» **Required work**:
Could you find every line in the records below that contains the word "down" and copy it?

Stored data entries
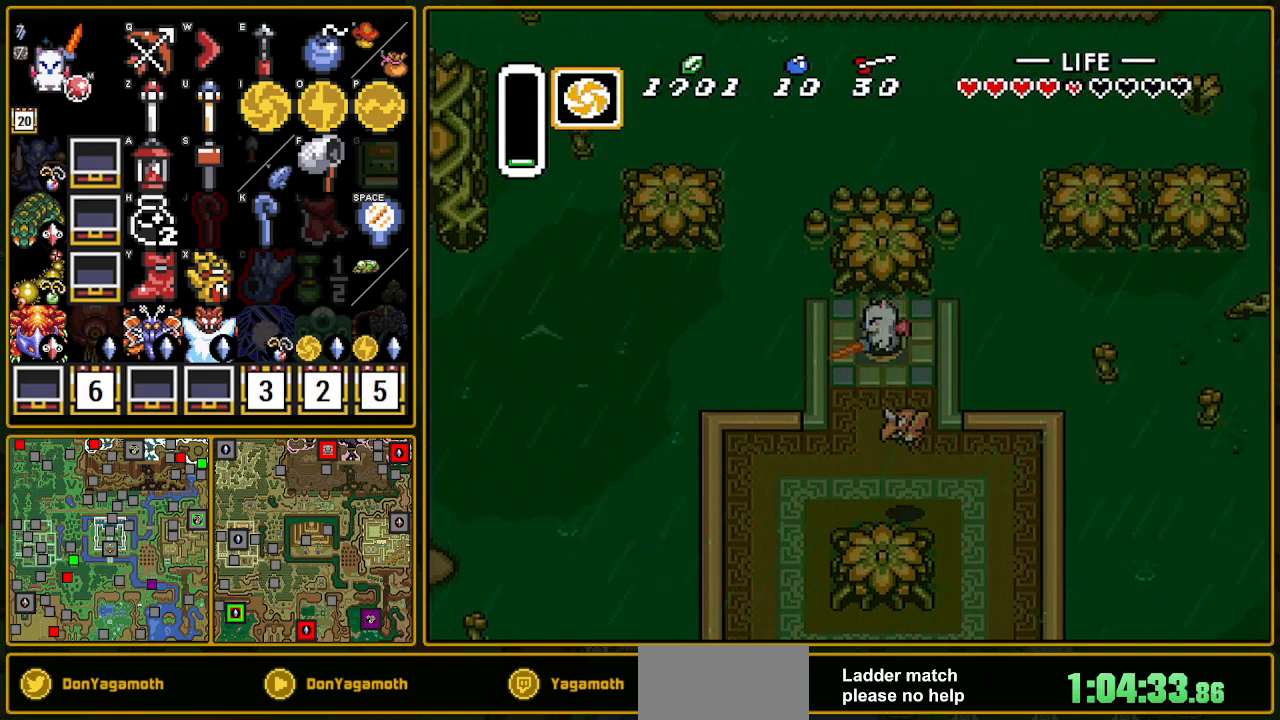
{"buttons": ["L1"], "events": [[67, "Y", "up"], [83, "L1", "down"], [200, "L1", "up"], [433, "L1", "down"]]}
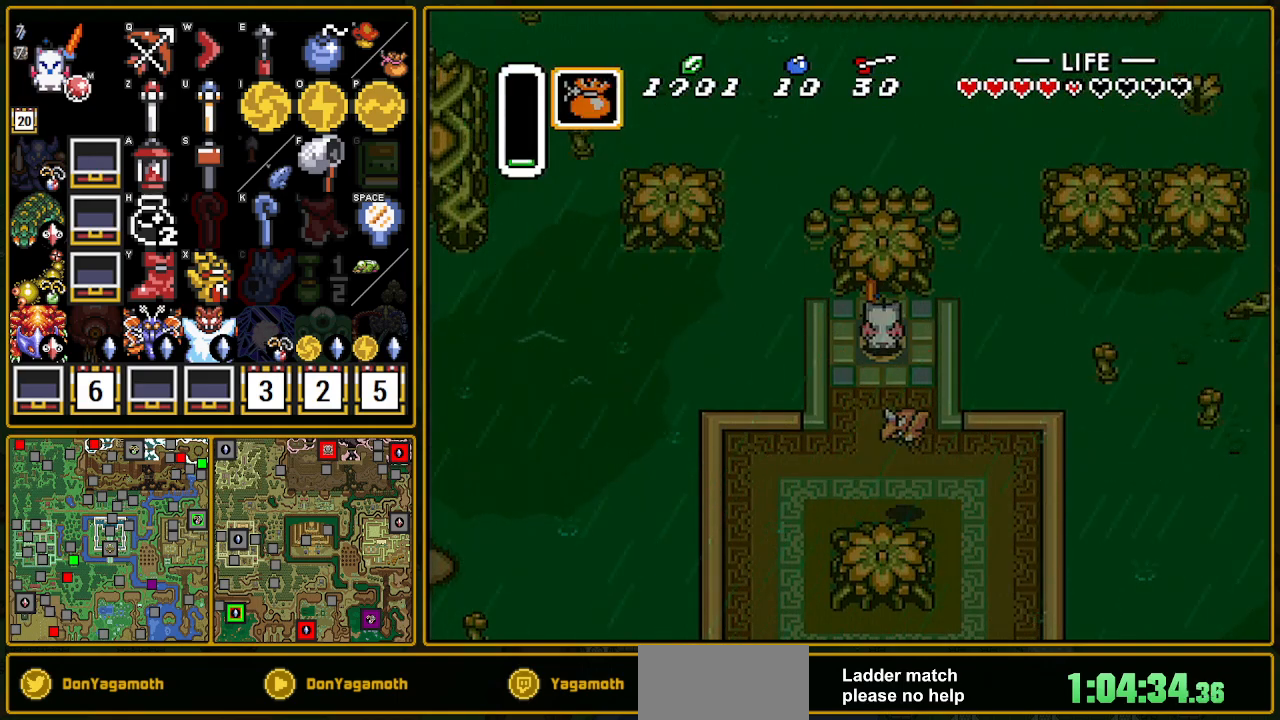
{"buttons": [], "events": [[200, "L1", "up"], [267, "L1", "down"], [367, "L1", "up"]]}
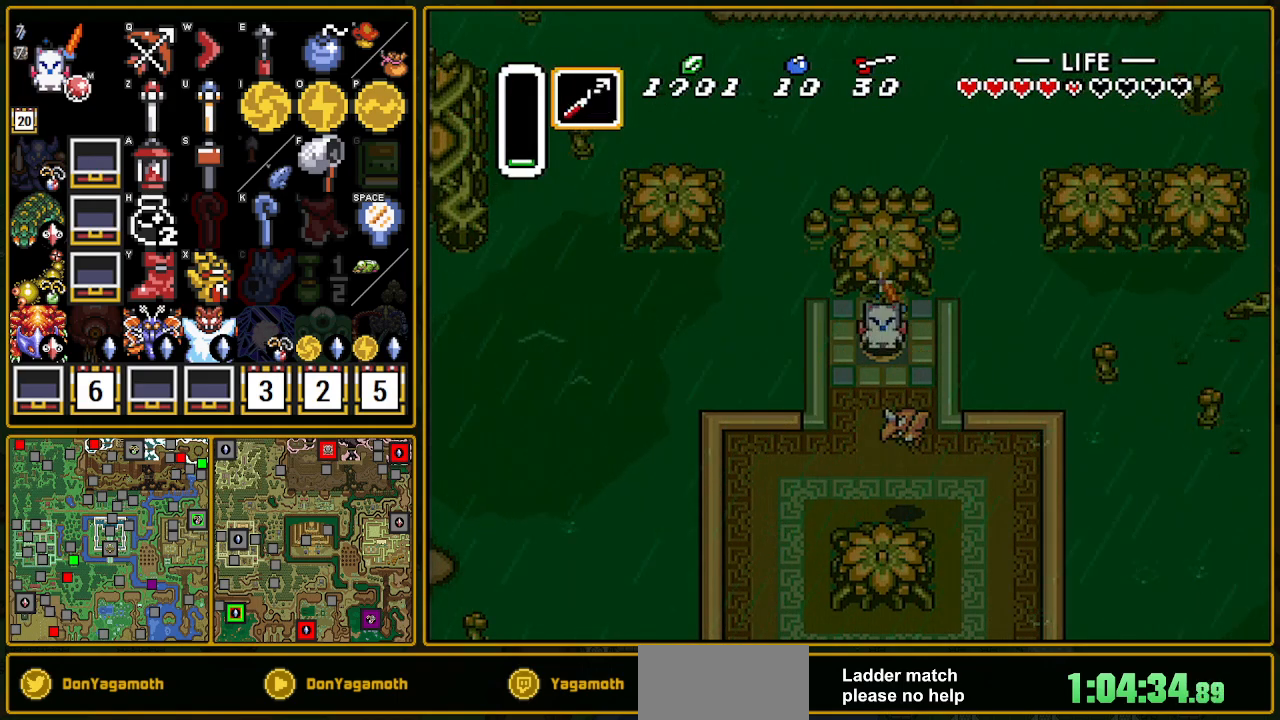
{"buttons": [], "events": []}
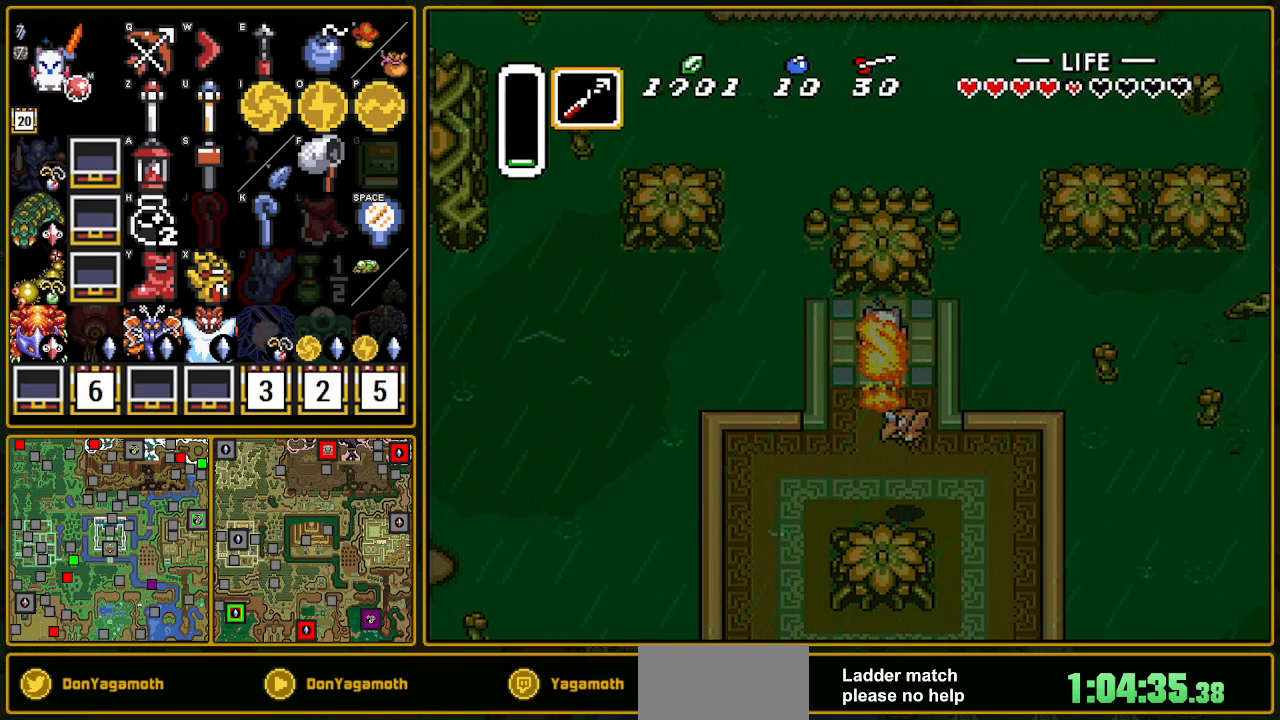
{"buttons": [], "events": []}
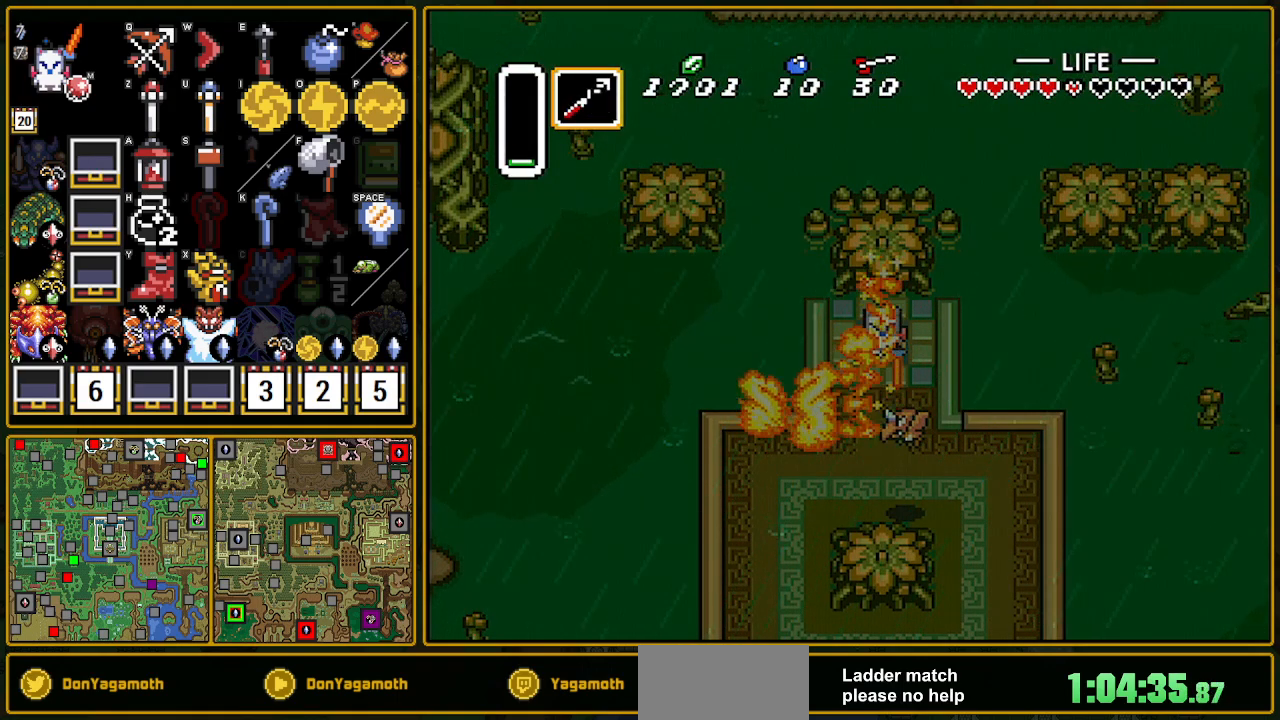
{"buttons": [], "events": []}
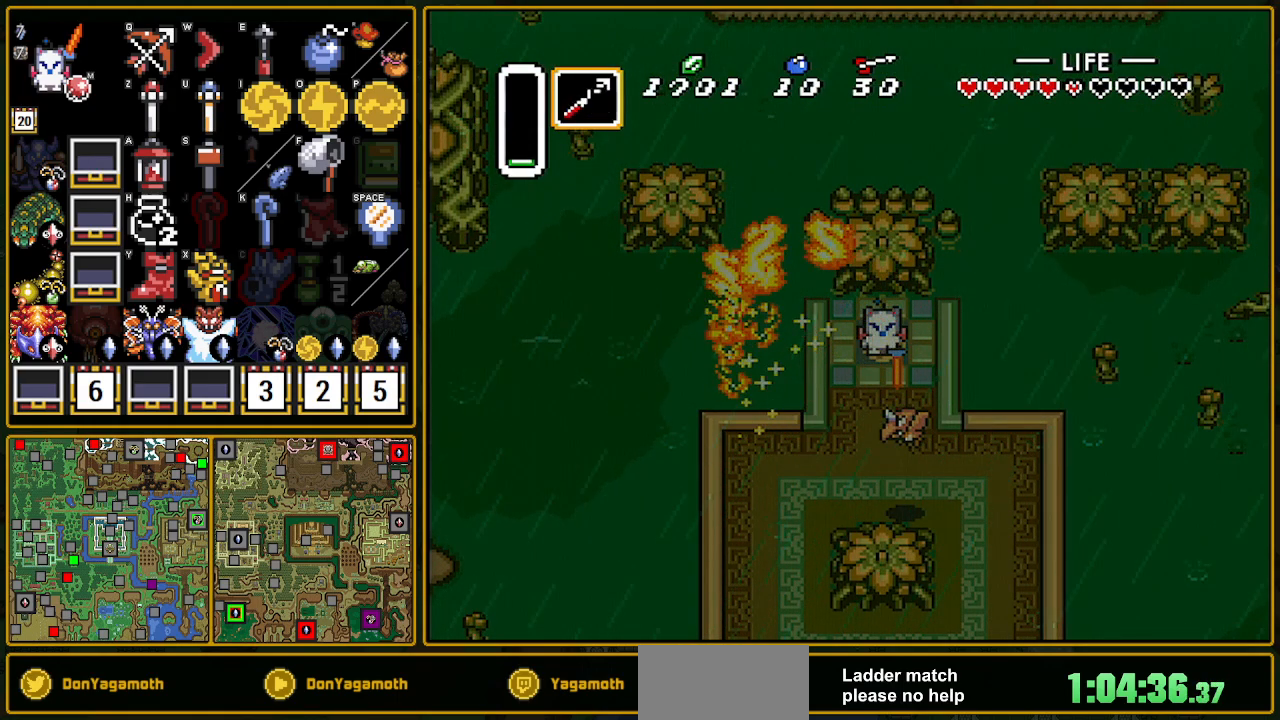
{"buttons": [], "events": []}
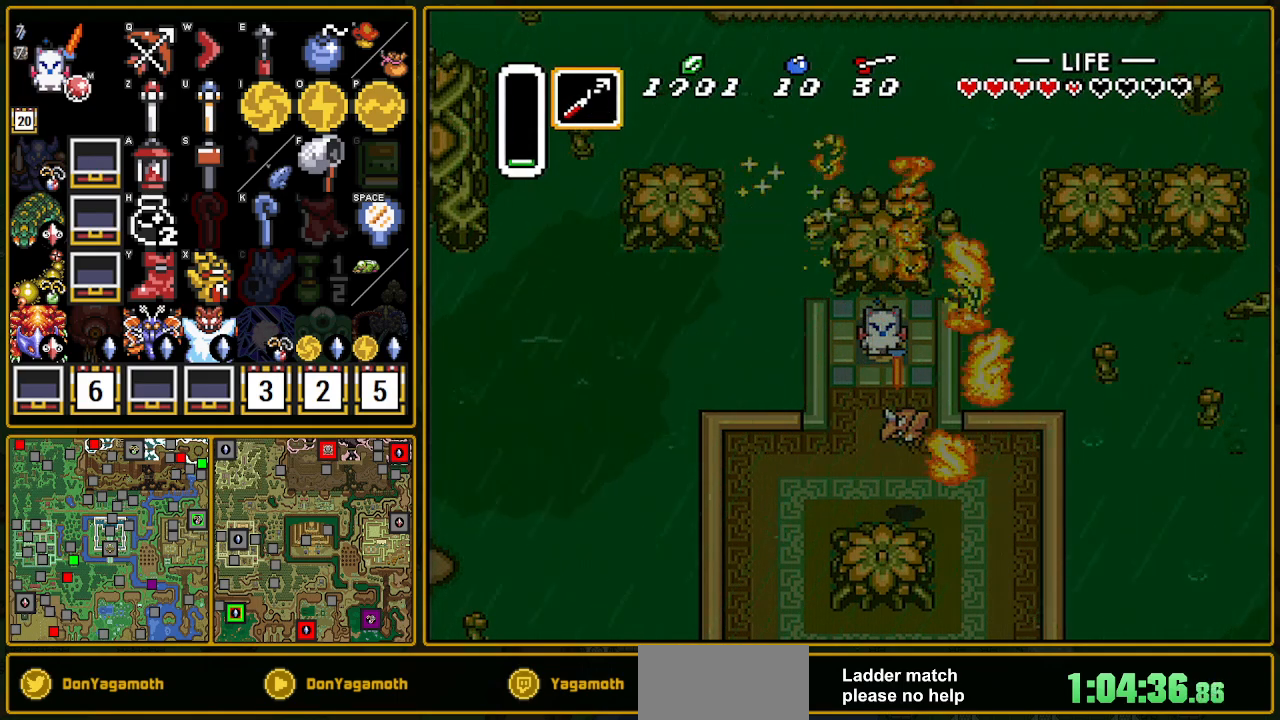
{"buttons": [], "events": []}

» **Answer area**:
{"buttons": ["L1"], "events": [[67, "Y", "up"], [83, "L1", "down"], [200, "L1", "up"], [433, "L1", "down"]]}
{"buttons": [], "events": [[200, "L1", "up"], [267, "L1", "down"], [367, "L1", "up"]]}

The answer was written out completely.